**TEXT SECTION**
The 6-points programme launched by Bangabandhu in 1966 crystallised into the demand for autonomy which led to the electoral victory for Awami League in the first ever general election in Pakistan in 1970. Following putting off the summoning of Parliament and consequent decline to hand over power by Pakistani Junta, Bangabandhu made his historic declaration on 7 March, 1971 about the struggle for freedom and the struggle for independence. In the early hours of 26th March 1971, as the Pakistan Army unleashed its genocide across Bangladesh, Bangabandhu Sheikh Mujibur Rahman formally declared the independence of Bangladesh and directed everyone to fight till the elimination of the last soldier of the Pakistan Army. Awami League leaders set up a provisional government, which formally took oath at Mujib Nagar in Kushtia district inside Bangladesh on 17 April 1971. The War of Liberation that started with the resistance on 26 March lasted for nine months. The MuktiBahini (freedom force) was made up of Bangalee regulars and guerrillas. More than 3 million Bangalees were martyred and millions were injured during the war of liberation. The war ended in a decisive victory for Bangladesh when the Pakistan Army surrendered to the joint command of Bangladesh-India forces on 16 December 1971.
When a war ravaged country was going through massive reconstruction and rehabilitation efforts and marching forward as an independent, secular country to fulfill the aspirations of the people, on 15 August 1975, Bangabandhu Sheikh Mujibur Rahman was brutally murdered along with most of his family members by military adventurists and elements opposed to the guiding ethos of our freedom movement and the tide of history was turned back.

**PROVIDED DATA**
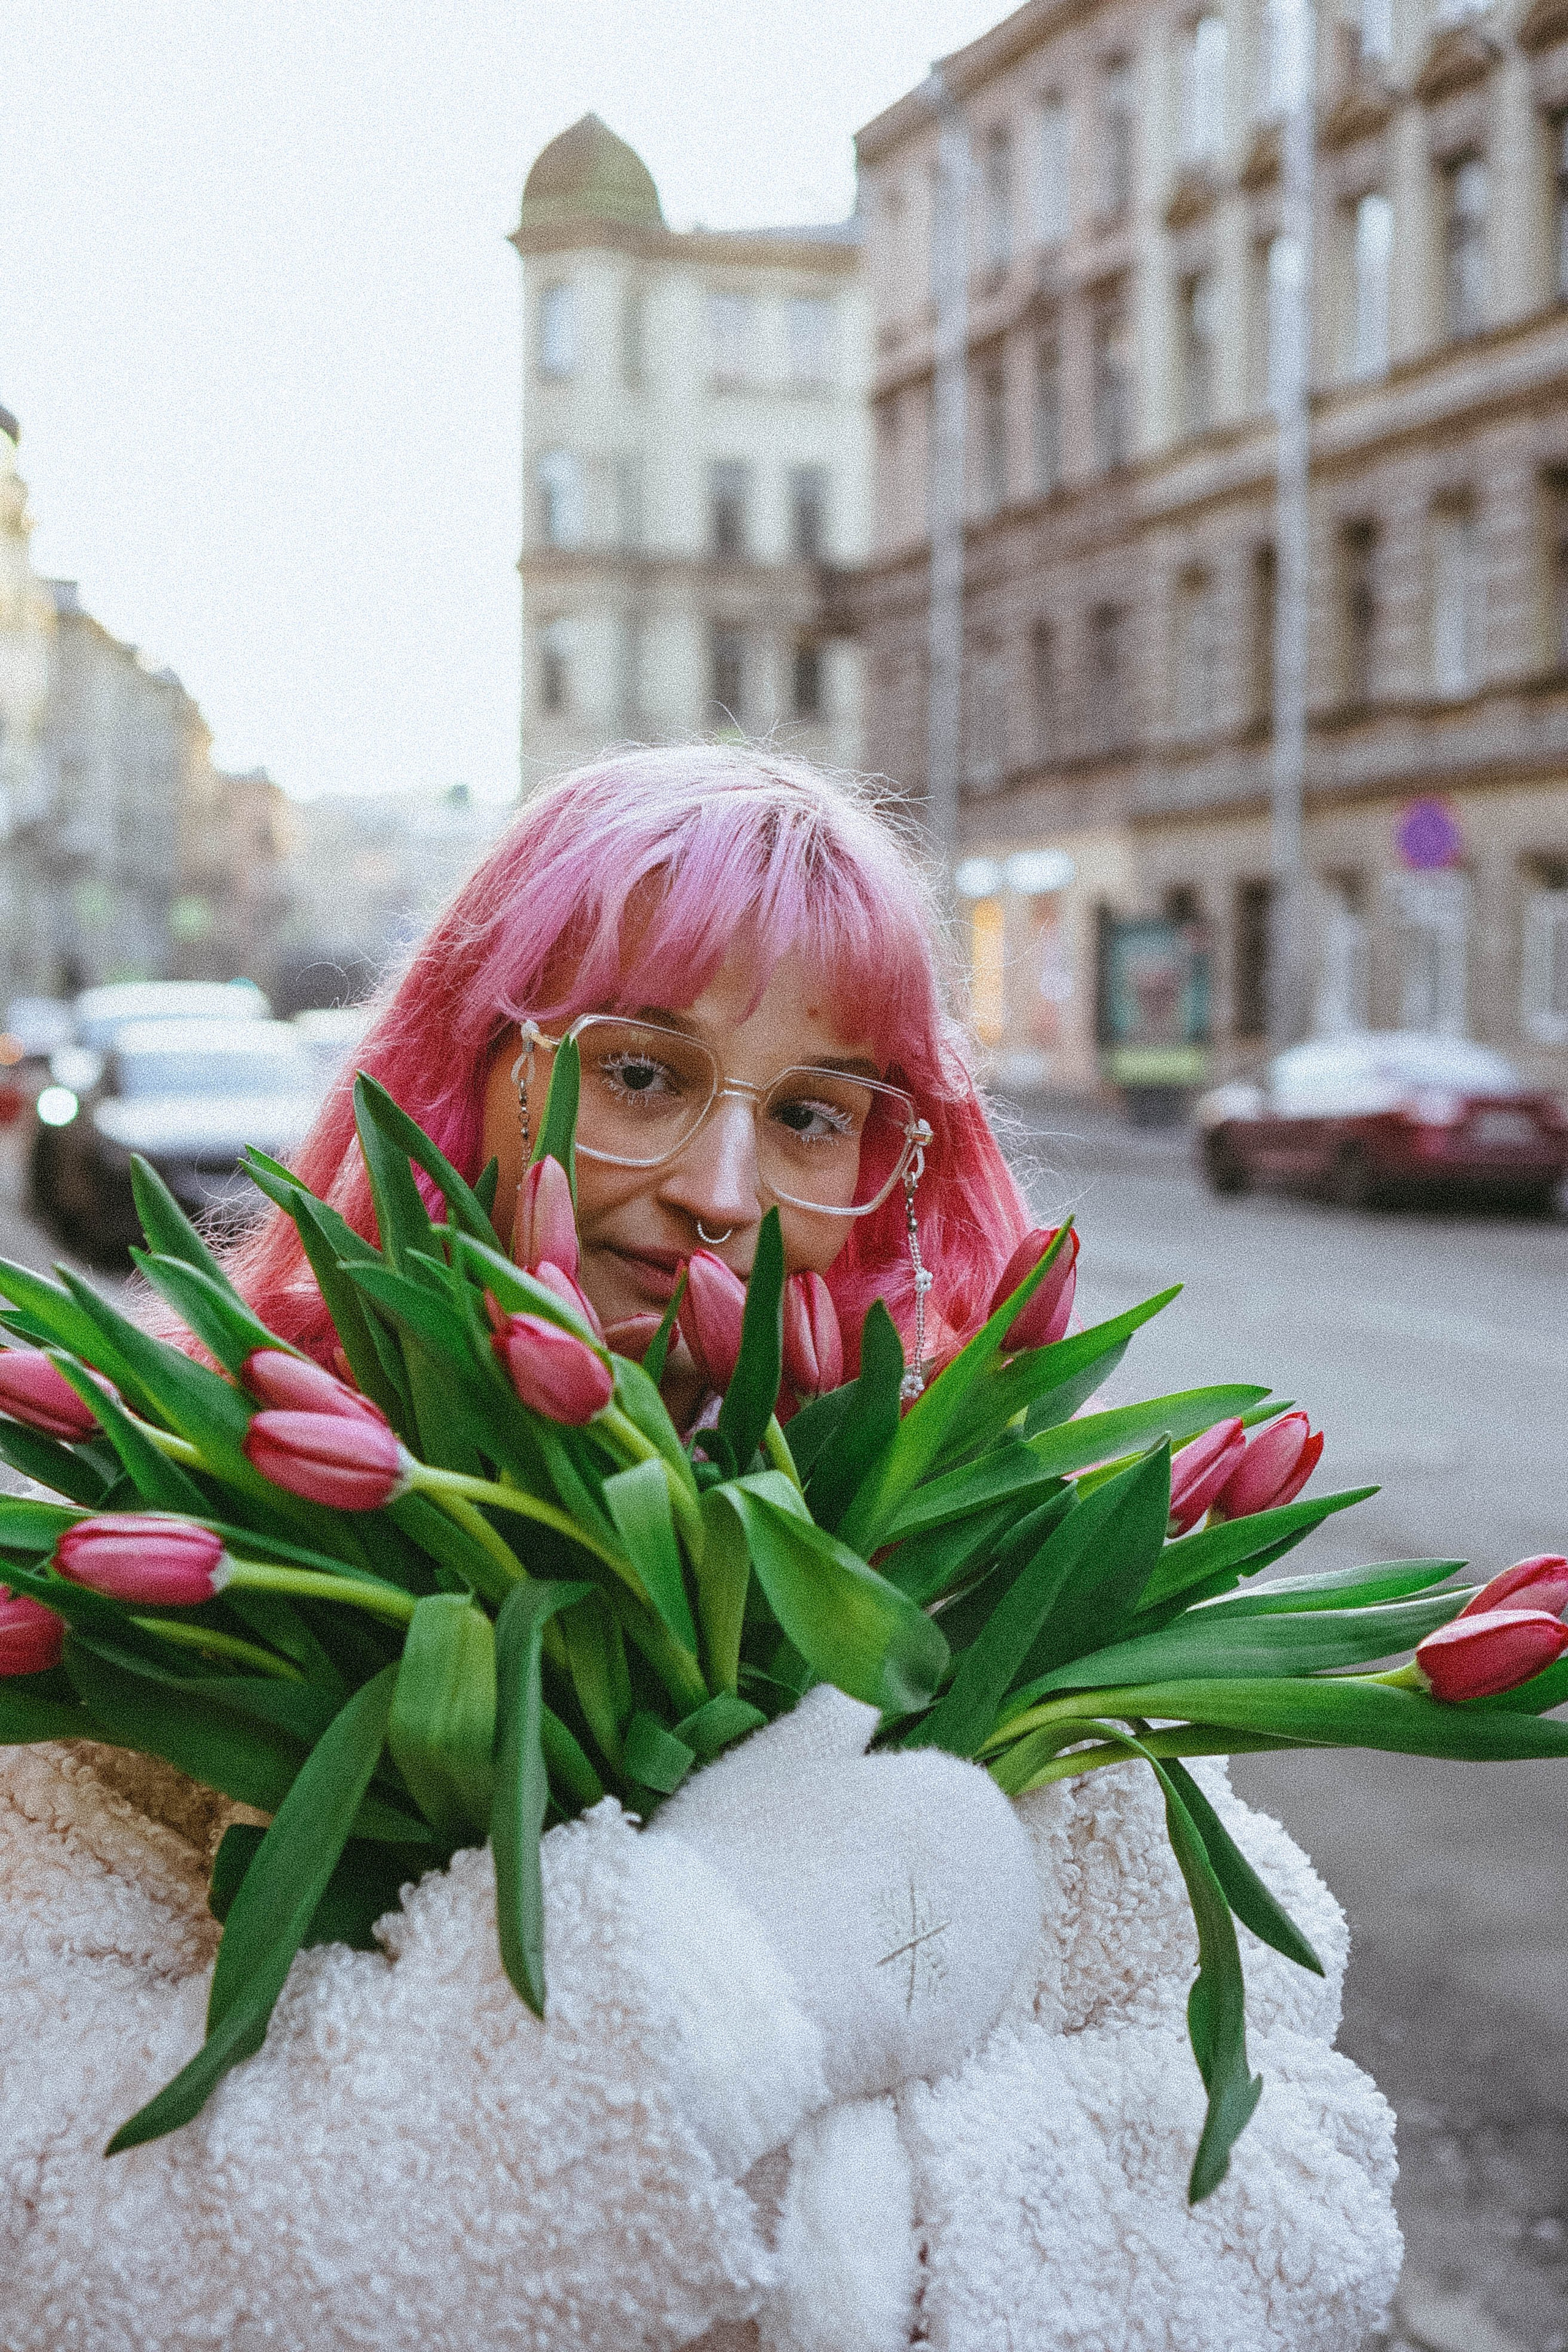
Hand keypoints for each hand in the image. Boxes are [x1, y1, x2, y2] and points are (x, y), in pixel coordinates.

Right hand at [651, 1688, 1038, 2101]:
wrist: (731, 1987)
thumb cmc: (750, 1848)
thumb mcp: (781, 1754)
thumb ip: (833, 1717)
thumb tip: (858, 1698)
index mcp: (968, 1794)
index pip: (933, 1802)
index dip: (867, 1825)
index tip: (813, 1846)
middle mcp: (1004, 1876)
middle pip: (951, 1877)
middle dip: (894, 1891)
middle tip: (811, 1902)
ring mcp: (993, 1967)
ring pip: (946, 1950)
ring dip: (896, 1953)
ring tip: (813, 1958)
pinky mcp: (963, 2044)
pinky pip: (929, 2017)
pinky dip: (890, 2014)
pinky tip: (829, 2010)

**WHAT THE TASK REQUIRES**
Return the portion of the text on Bangladesh's independence from "When a war ravaged" up to and including "was turned back.", copied word for word. The records have no connection to the text on Bangladesh's independence.

**SOLUTION FOR THIS PROBLEM**
When a war ravaged country was going through massive reconstruction and rehabilitation efforts and marching forward as an independent, secular country to fulfill the aspirations of the people, on 15 August 1975, Bangabandhu Sheikh Mujibur Rahman was brutally murdered along with most of his family members by military adventurists and elements opposed to the guiding ethos of our freedom movement and the tide of history was turned back.